Math 103 Notes 4-9-14

April 9, 2014

The Tower of Hanoi "puzzle" Coding Activity

More thinking about a fourth (and higher) dimension and coding:
A progression: Point and segment on a line, line segment and square in a plane (2-dim), square and a cube in space (3-dim), cube and a "hypercube" in hyperspace (4-dim)

The Hypercube and coordinates:
What do we measure? How does this determine "dimension?"
For a Line segment we can use one number to indicate distance and direction from a single point: 0 .... 1

For a Square we use two "coordinates" and we can identify the vertices of the square: (0,0), (1,0), (0,1),(1,1)

For a Cube we use three "coordinates" and we can identify the vertices of the cube with qualities such as "left..right", "up... down", and "front ... back":
(0,0,0) , (1,0,0), (0,1,0),(1,1,0)
(0,0,1), (1,0,1), (0,1,1), (1,1,1)

For a Hypercube....we use four "coordinates" and we can identify the vertices of the hypercube with qualities such as "left..right", "up... down", and "front ... back" and "inside... outside": (0,0,0,0) , (1,0,0,0), (0,1,0,0),(1,1,0,0)
(0,0,1,0), (1,0,1,0), (0,1,1,0), (1,1,1,0)
(0,0,0,1) , (1,0,0,1), (0,1,0,1),(1,1,0,1)
(0,0,1,1), (1,0,1,1), (0,1,1,1), (1,1,1,1)

Another four dimensional object:
The hyper simplex!

point
line segment
triangle
tetrahedron ("simplex")

Cards and the fourth dimension.

(clubs,diamonds,hearts,spades)
(1,1,1,1) (0,0,0,0)
(1,1,0,1) (0,0,1,0)
(0,1,0,1) (1,0,1,0)
(0,0,0,1) (1,1,1,0)
(0,0,0,0) (1,1,1,1)

Hamiltonian Tour: move through each vertex once and only once.

Topology vocabulary:

"Bounded" In the plane- A line segment is bounded. A line is not bounded. A circle is bounded. A parabola is not bounded. "Bounded" means the object can be visualized in a box.

"closed" A line segment with endpoints is closed. A circle is closed. A line is closed. A line segment missing one or both endpoints in not closed. A circle missing one point is not closed.

"open" A line segment missing both endpoints is open. A line is open.

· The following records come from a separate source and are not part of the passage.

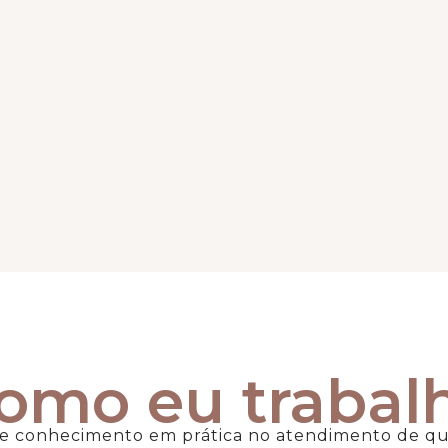
omo eu trabal
se conhecimento em prática no atendimento de 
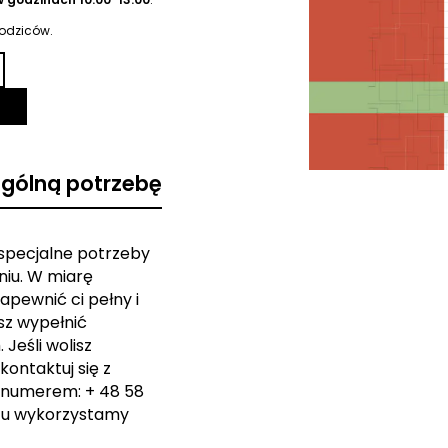
rodziców.
ególną potrzebę
 specjalne potrzeby
iu. W miarę
apewnić ci pełny i
sz wypełnić
Jeśli wolisz
kontaktuj się z
 numerem: + 48 58
zu wykorzystamy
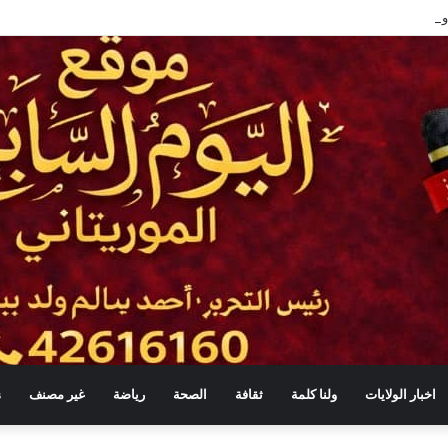
اخبار الولايات
ولنا كلمة
ثقافة
الصحة
رياضة
غير مصنف
s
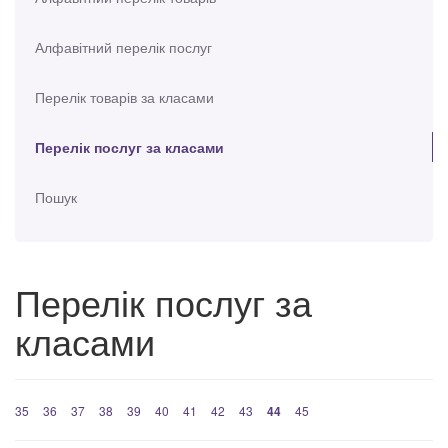
Алфавітний перелік послуг
Перелік товарів за класами
Перелік послуг за класами
Пошук
Перелік послуг за
класами
35
36
37
38
39
40
41
42
43
44
45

A circle missing one point is open.

"connected" A line, a line segment, a circle, a circle missing one point, and a parabola are all connected.
A line segment missing an interior point is not connected.
It has two pieces.

The following two letters are topologically equivalent.

I C

The following two letters are topologically equivalent to each other but not to the previous two letters. This can be seen by removing a single point from these letters which will not disconnect the curves, as it does with the previous letters.

O D

The letter T missing the point where the top meets the vertical line segment is not connected. It has three pieces.

The letter Y missing the point where the top meets the vertical line segment also is not connected. It has three pieces.
T and Y are topologically the same (equivalent)! this can be seen by bending the tops to the letters up or down and stretching and shrinking the lengths as well.

Questions: Is a triangle topologically related to another triangle?
Yes. Stretch the sides and you'll also transform the angles.

Is an circle topologically related to a line? No.
The circle is bounded and still connected when you remove a point.
The line is not bounded and is disconnected when you remove a point.

Is a triangle topologically related to a square?a circle? yes.